Everyone is interested in saving money, right? It doesn’t matter how much you make, most of us are open to ideas for new ways to be a little thriftier. Well, a video from CNBC Make It is testing the limits of what people will sacrifice to save a bit of cash.

In the video, host Zack Guzman explains that the standard for tipping in restaurants is 15-20% of your bill. But people have a number of different “tricks” for figuring out that amount quickly. Some people use the decimal trick of moving the decimal point of your total over to the left one spot (or finding 10%) and then doubling that number. Others just double the sales tax. In states that have a tax rate of about eight to nine percent, this means you’ll leave a tip of around 16-18%.

That sounds like it’s the set-up for Guzman to now get to his trick, but actually, that is his trick. Basically, the “trick” is that if you are decimal point mover, you should switch to being a sales tax doubler.

Translation: His trick for saving money is to start tipping 16% instead of 20. That’s it.

In the article that accompanies the video, Guzman writes that he realized he was tipping wrong, though he notes “‘wrong’ is a subjective term when it comes to a cultural norm like tipping that, for the most part, involves individual customers choosing what amount seems ‘right.’ But when I realized my peers had been tipping differently, and potentially saving over $400 a year,” he writes, “it became clear I had to rethink my strategy.”

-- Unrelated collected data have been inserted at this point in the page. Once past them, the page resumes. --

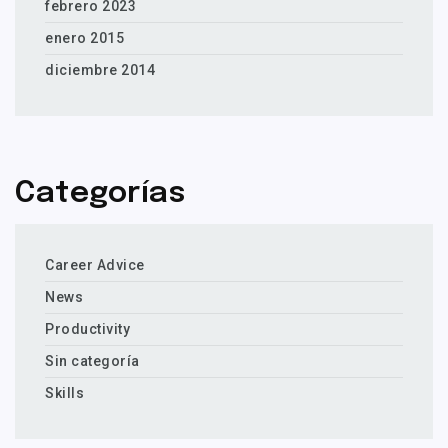
febrero 2023
enero 2015
diciembre 2014
Categorías
Career Advice
News
Productivity
Sin categoría
Skills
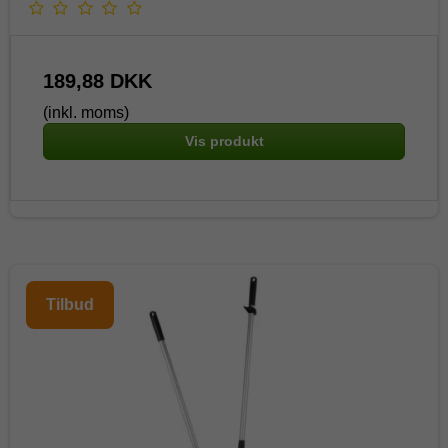
189,88 DKK
(inkl. moms)
Vis produkt
Tilbud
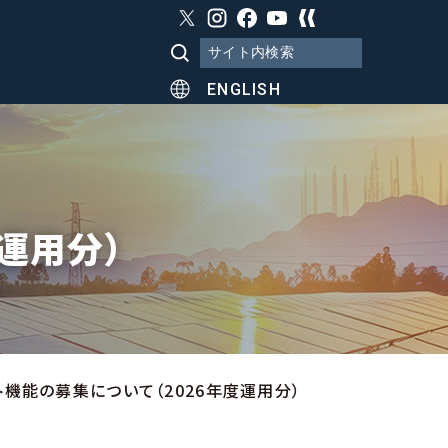
ENGLISH
運用分）
ト機能の募集について（2026年度運用分）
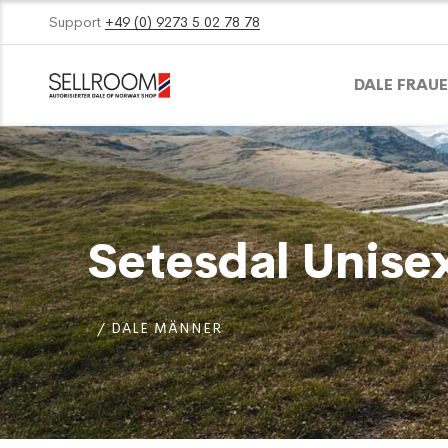
Support
+49 (0) 9273 5 02 78 78
DALE FRAU
Setesdal Unise
DALE MÄNNER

Funny, if I noticed that all of my friends were always tipping 16% instead of the 20% rounded up that I default to, I’d feel good about my choices, not change my behavior to match theirs.

Guzman notes that that two to four percent difference on one check is negligible for most people, but it can add up over time. You know who else a few dollars here or there really adds up for? The servers taking care of you during your meal.

If you’re tipping 15%, you’re still in Emily Post’s range of what’s considered decent and there’s no shame there. There are far too many people who tip way less that that or not at all, even in states that aren’t mandated to pay servers minimum wage. But if you’re offering advice on how to save money, tip less is a hell of a hill to die on.